A supreme day is a multifaceted, highly intelligent, fast pace troubleshooting agenda. I wake up early around 6 am in the morning to get ready for work, school, exercise, and socializing with friends and family. By 7 am, I’ve taken an early shower, brushed my teeth, combed my hair, taken my dog outside and started breakfast while listening to my family on the other side of the house. I get to my office a few minutes early everyday and start my dual monitor computer. Suddenly around 8 am, our office main line number starts ringing. I answer various calls from mediators, lawyers, judges, Circuit Alternative Dispute Resolution Directors, US Appellate judicial assistants, paralegals, legal assistants, and other government officials.
The life of a public servant is filled with many opportunities that lead through the intertwined positions of state and federal government. Usually, assisting a caller with their applications and renewals for mediators, I find myself pondering the interconnected world of the peaceful resolution of disputes. The court system works administratively at a different pace than what is normally seen on television like White House News, CNN, FOX, “Judge Judy”, “How to get away with murder”, “Law and Order” and local WCTV. The court has to determine the validity of crimes, sentencing laws and regulations, administrative orders and judicial proceedings that take intense dedication.
I’m currently working on a recent research paper on mass incarceration and the effects of mandatory sentencing laws and recidivism across the United States. Once work is finished around 4:30 pm, I can start working out at my local Planet Fitness in the afternoons or take a run around the downtown park. My usual work out routine consists of a light stretch followed by some bicep curls, shoulder raises, chest press, squats, sit ups and a two mile jog. Afterwards, I like to drink GNC Whey Protein cookies and cream flavor.

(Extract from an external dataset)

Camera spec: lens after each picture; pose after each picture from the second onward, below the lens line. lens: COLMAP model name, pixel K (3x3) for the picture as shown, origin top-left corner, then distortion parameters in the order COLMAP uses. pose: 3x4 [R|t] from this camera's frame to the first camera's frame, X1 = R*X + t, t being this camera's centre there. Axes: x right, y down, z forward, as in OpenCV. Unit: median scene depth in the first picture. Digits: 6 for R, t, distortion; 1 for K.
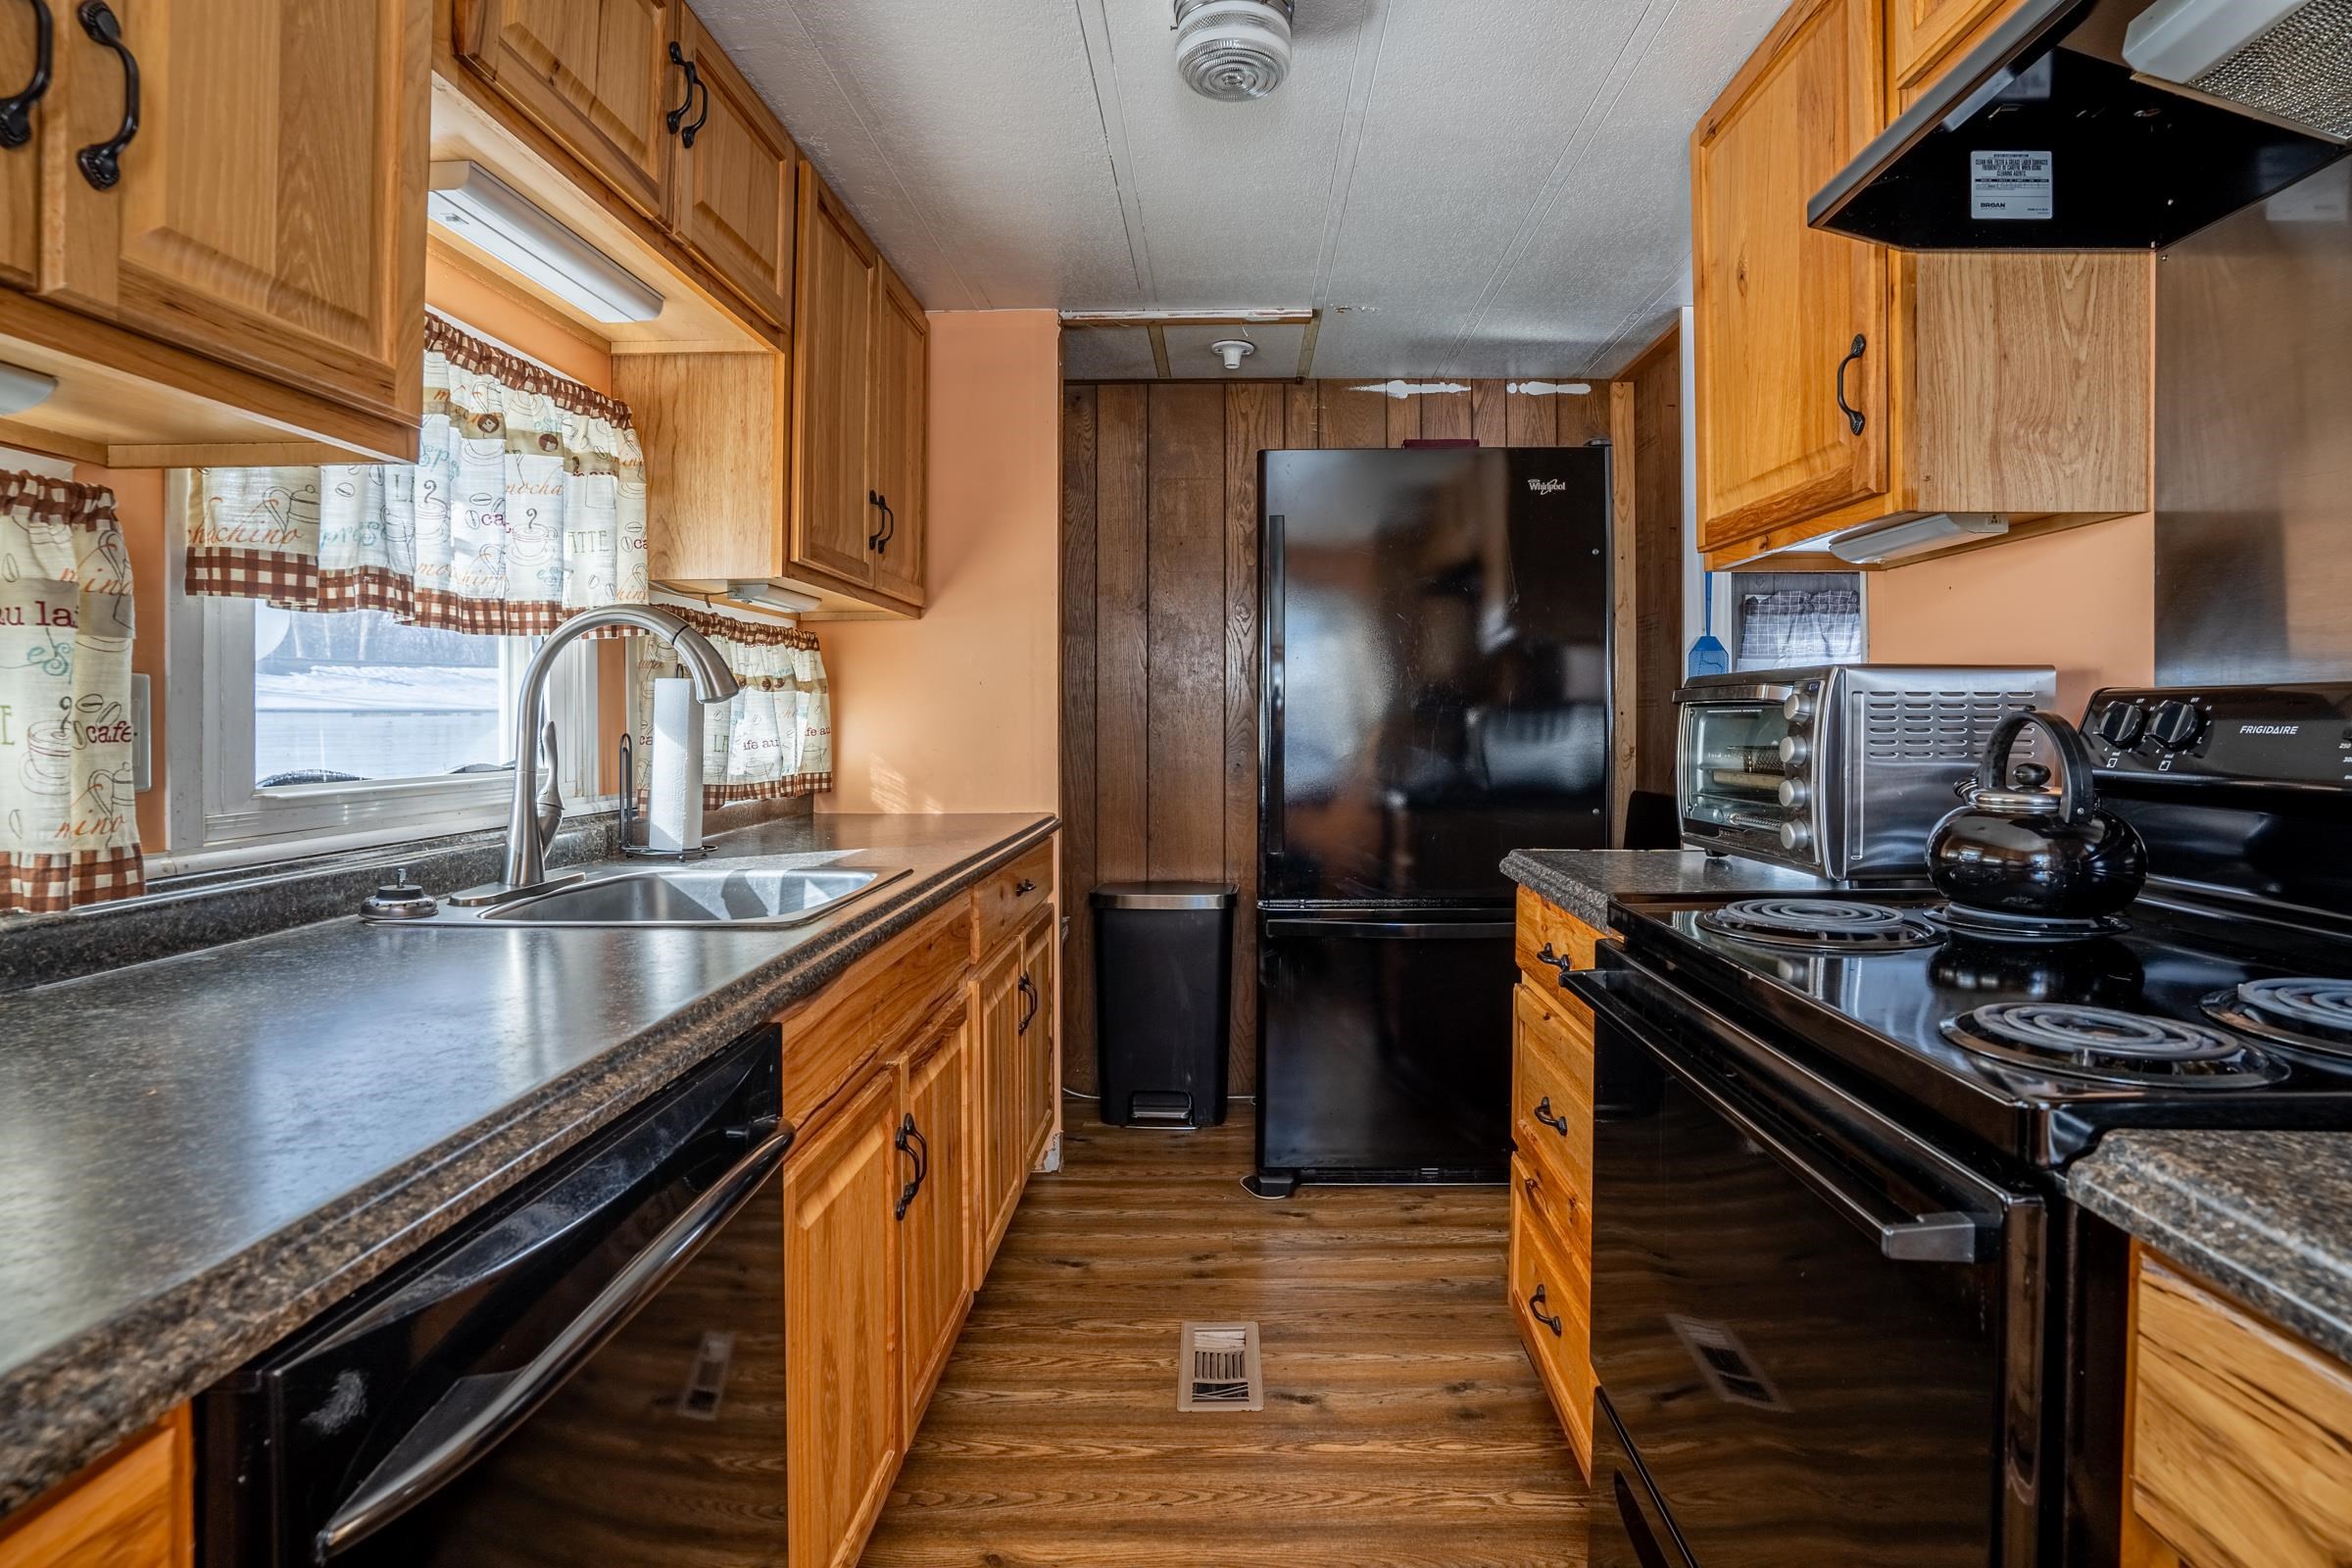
lens RADIAL K [[1148.9, 0, 1178.9], [0, 1148.9, 746.5], [0, 0, 1]] dist [-0.017535, 0.000928]
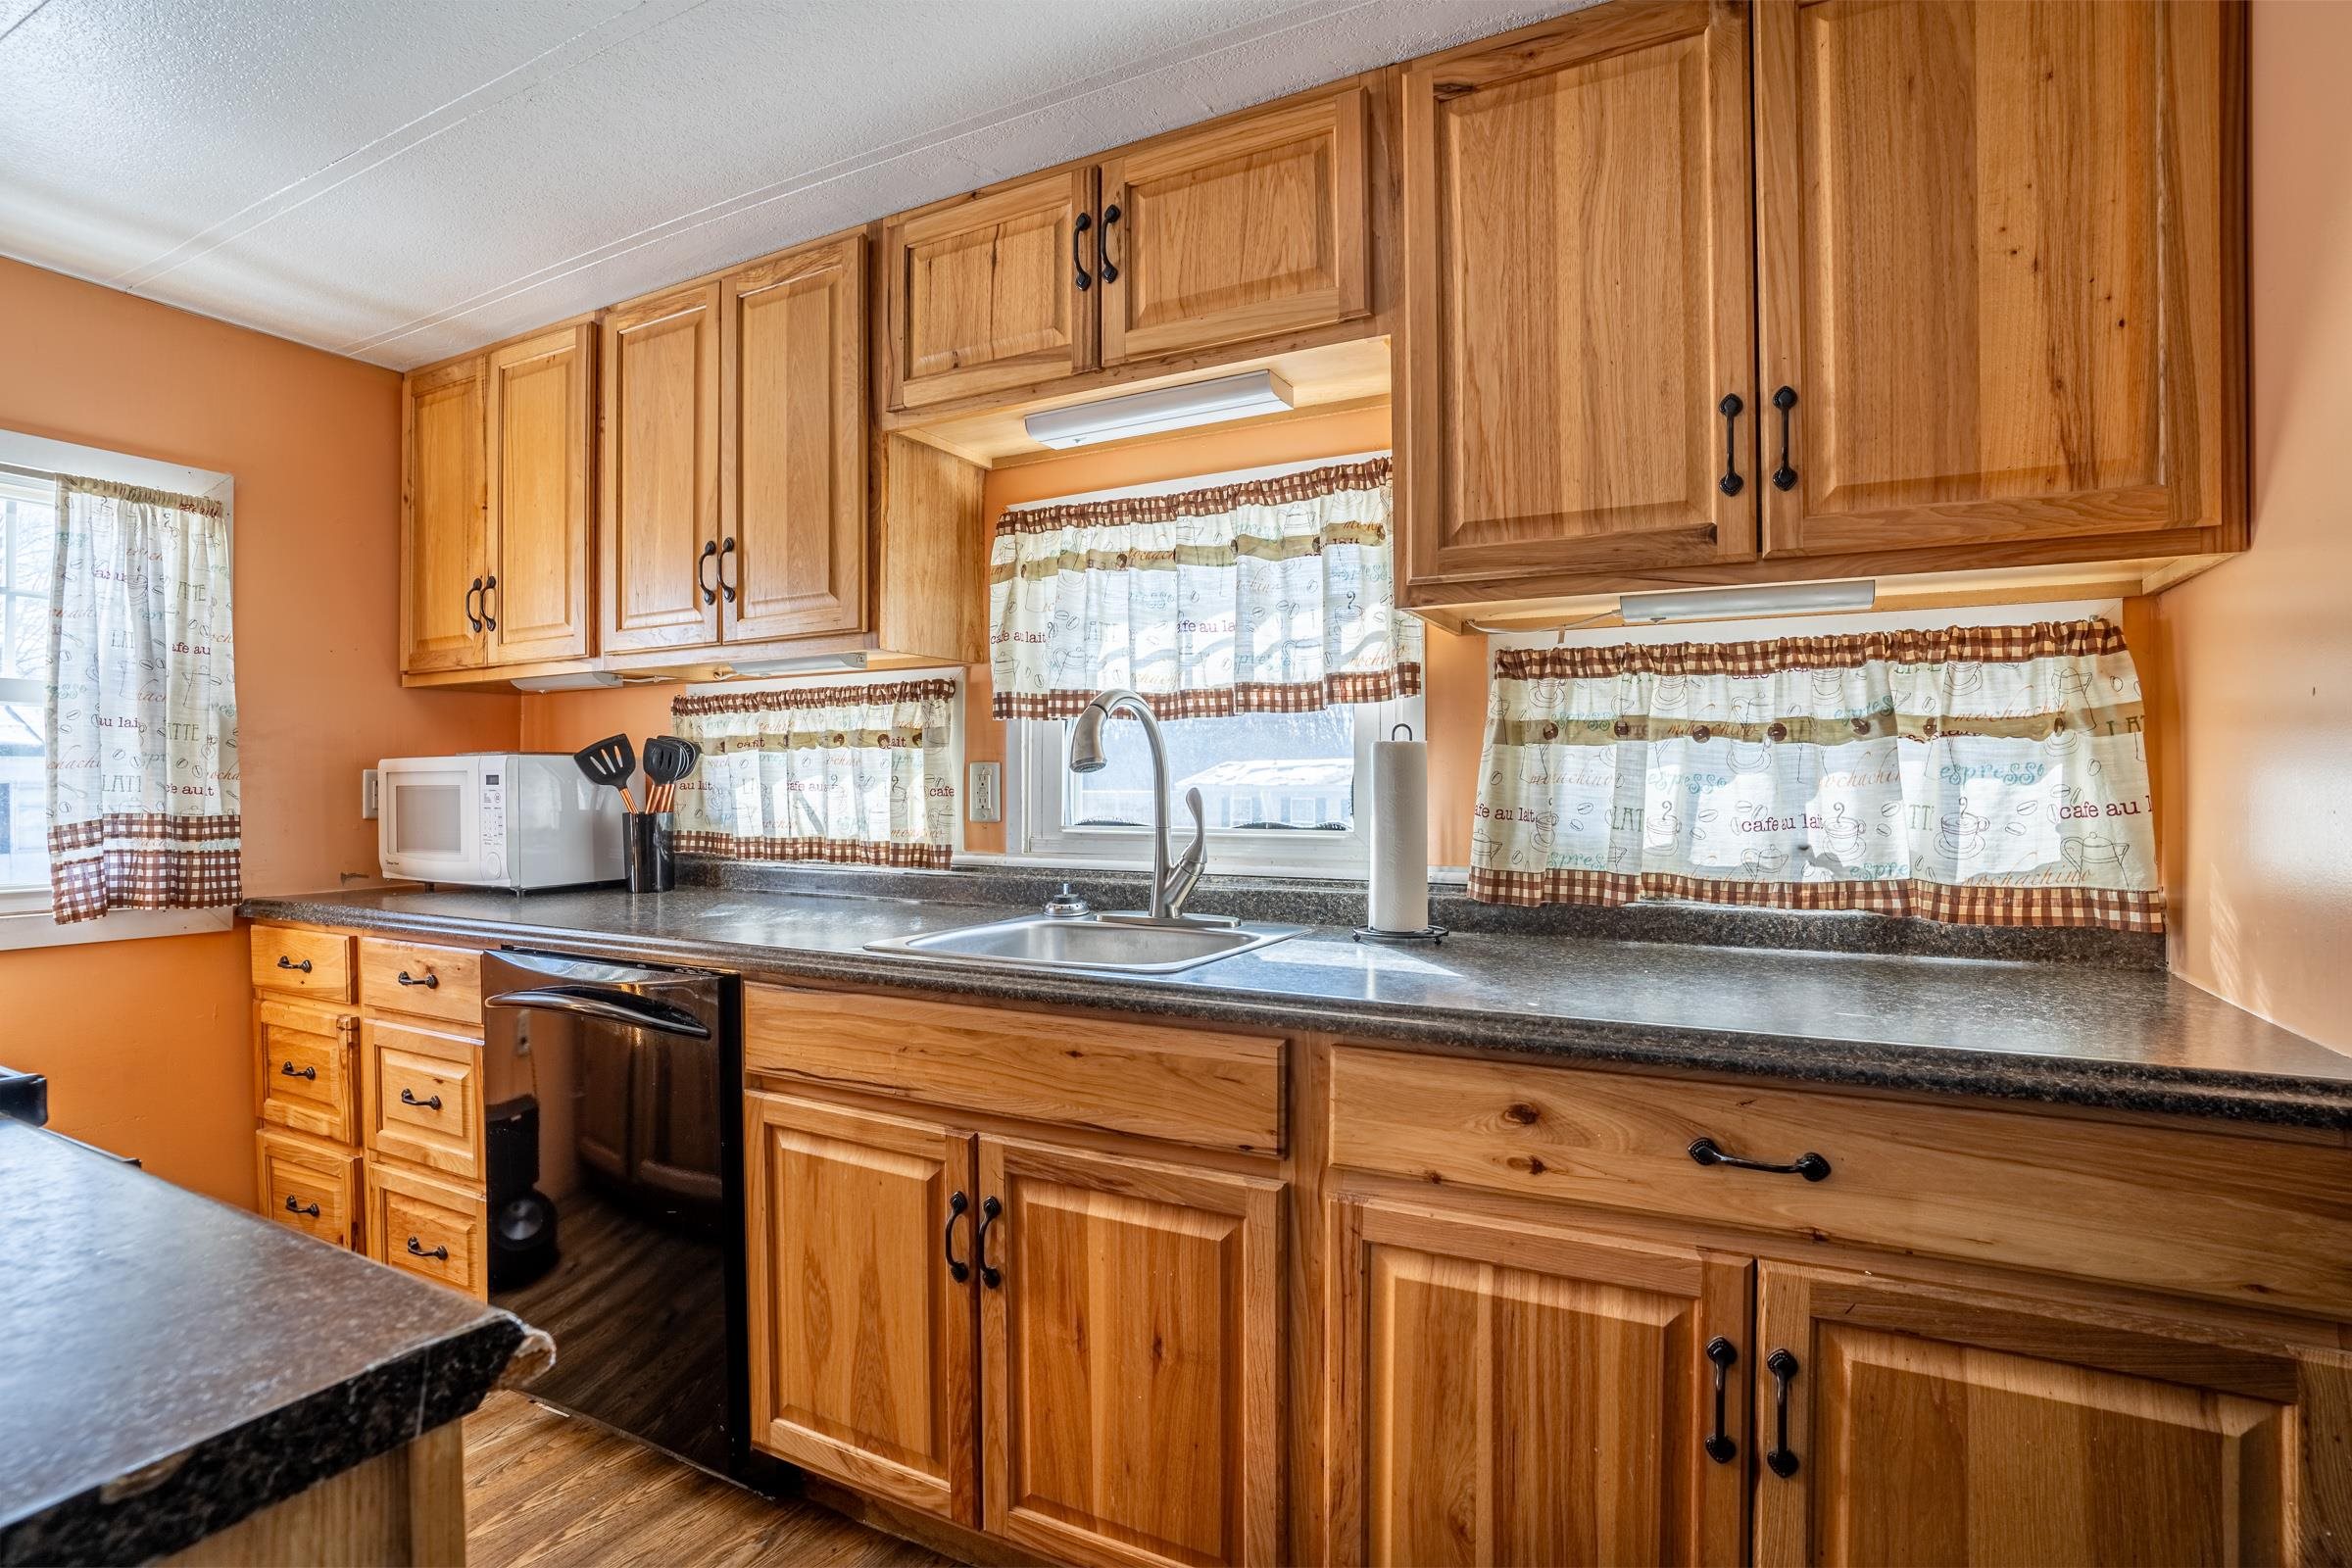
lens RADIAL K [[1135.7, 0, 1134.3], [0, 1135.7, 791.9], [0, 0, 1]] dist [-0.056312, 0.000261]
pose [[-0.429284, 0.007159, -0.903141, 0.544631], [-0.017765, 0.999708, 0.016368, -0.036199], [0.902995, 0.023071, -0.429032, 1.461310]]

Sometimes, I make plans to hangout with friends and family like dinner at a new restaurant, movies, skating, bowling, arcade games, book stores, coffee shops to study for midterms and finals, walking around campus, campus events, campus social clubs, and watching movies at my friends house. My personal hobbies are creating poems, writing short memoirs, watching Netflix, listening to music, and being artistic. Of course, I can’t do all of these in one day but I try to switch up my plans every now and then to keep life interesting besides the typical 9-5 state judicial position.
A secret desire of mine is politics and reading memoirs of popular politicians. In my free time, I’ve been reading about Elizabeth Warren and Michelle Obama. I find it fascinating the discoveries of their personal life story and how they have grown into the influential leaders of the world. I can admit that I’ve been reading their books rather slowly to really soak in all this supreme intellectual divinity these women encompass. I’ve gotten so enthralled with their story that it's a bittersweet moment making it to the end of each chapter. I find myself pausing in the middle of a paragraph and connecting their story with a recent thought or event that happened to me. Wondering what they would think if they knew that their life was just as similar to mine. I’ve even gotten a distinct twinge in my lower heart when I close the book and place it on my high shelf for another day. Politics is a lot like storytelling and the key is being truthful at every step. I hope this blog tells my story in its raw truth. Eventually by the end of day, I’ve gotten a lot of work done but it never seems like I’ve completely finished. There is always more work to be done tomorrow.